Answer these questions about the essay on books kept in memory:
1. In the opening quotation, which book does the listener become if anything happens to Harris?
2. What does the writer call the personal stash of remembered words?
3. What two things does the hobbit count as his favorites?

(Page excerpt):
►

” ‘Walk carefully. Guard your health. If anything should happen to Harris, you are the Book of Ecclesiastes. See how important you’ve become in the last minute!’ ”
Ray Bradbury, Fahrenheit 451
What books do you hold?
If Fahrenheit 451 became real, what words would refuse to die? What pages would haunt your brain, what authors would take on your breath as their own?
We each have our stash, our literary bug-out bag. I confess I am no help to the broader movement. Fragments are all I hold. “The night Max wore his wolf suit...”; “Because I could not stop for Death;” “I don’t know half of you half as well as I should like…”
What if these words were cut off from the root-stock of their written form? If sometime after an apocalypse you are coaxing a restless child with a story, and memory prompts you to say –
“In a hole in the ground there lived a hobbit –”
How on earth do you continue when Tolkien isn’t on the shelf?
Not a nasty, dark, wet hole; nor yet a dry sandy hole. A beautiful hole, with a round green door and a yellow brass door knob, right in the center. And the hobbit was sitting outside his door-hole, enjoying a beautiful morning and a beautiful pipe – his two favorite things in the world – when along came – a wizard! But this hobbit didn’t yet know it was a wizard. In fact, there were quite a lot of things this hobbit didn’t know – yet!

◄

(Provided material):
►

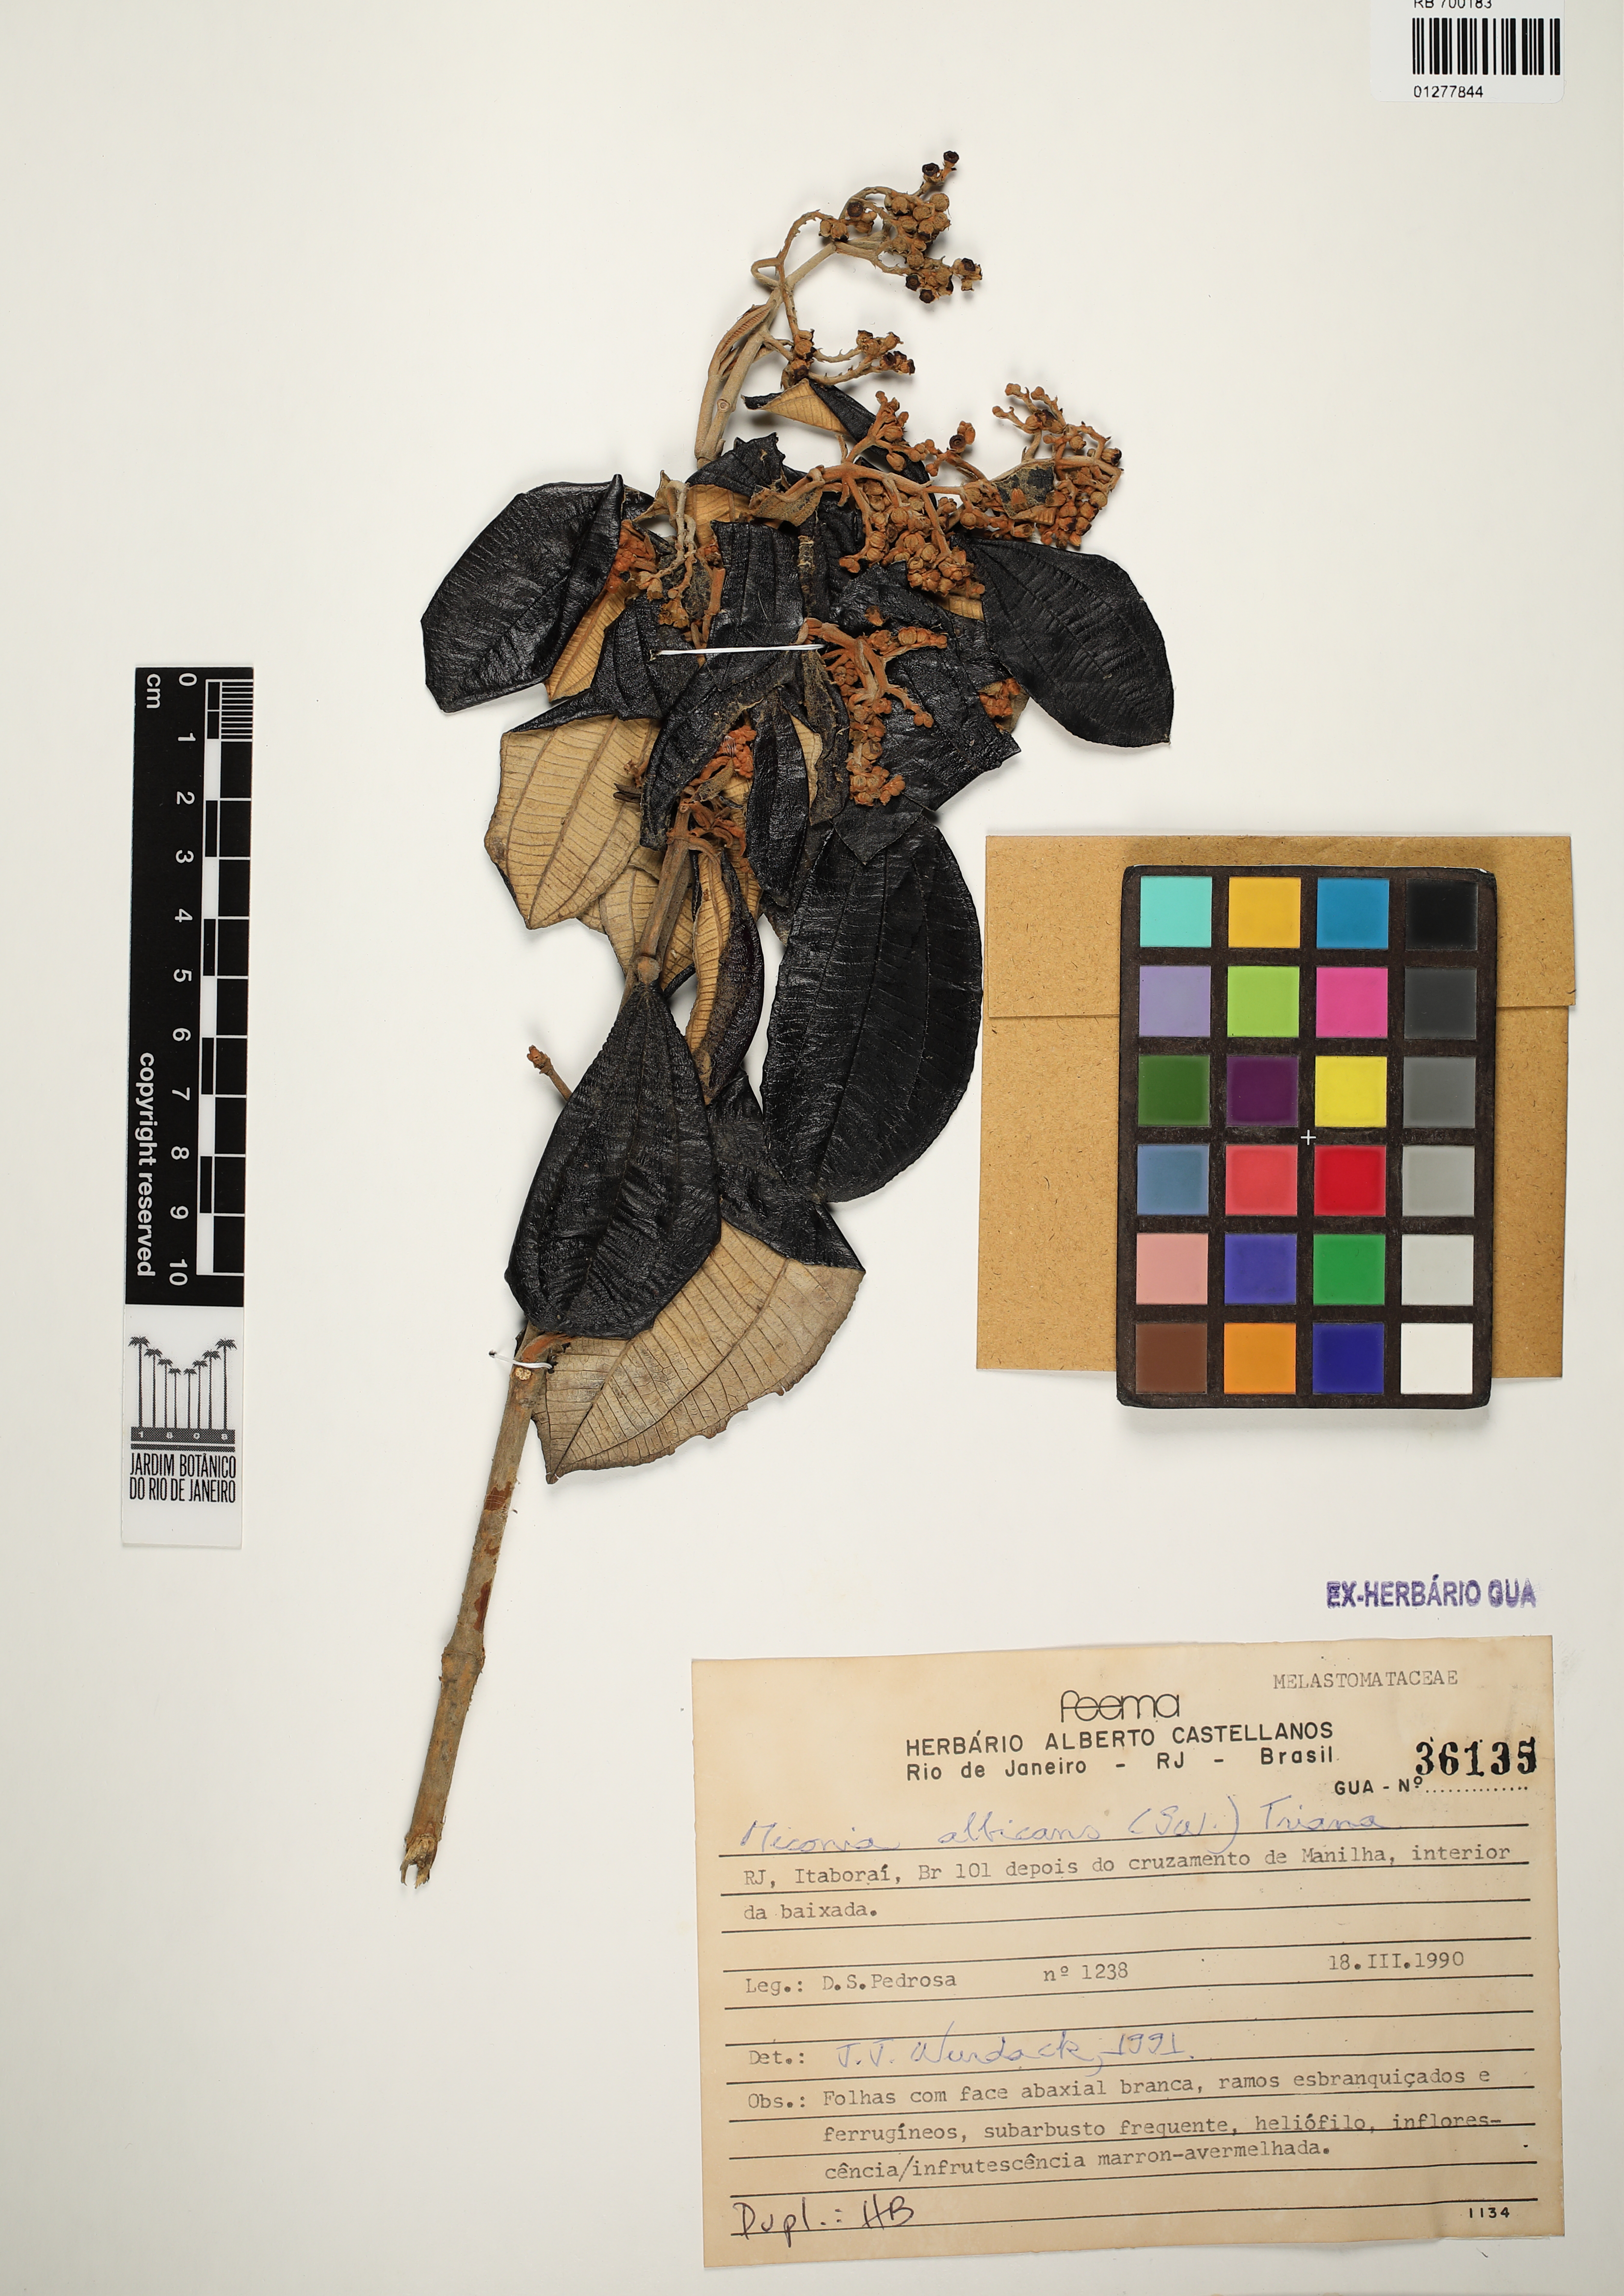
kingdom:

◄

(Solution to the problem):
1. The Book of Ecclesiastes.
2. A literary bug-out bag.
3. A beautiful morning and a beautiful pipe.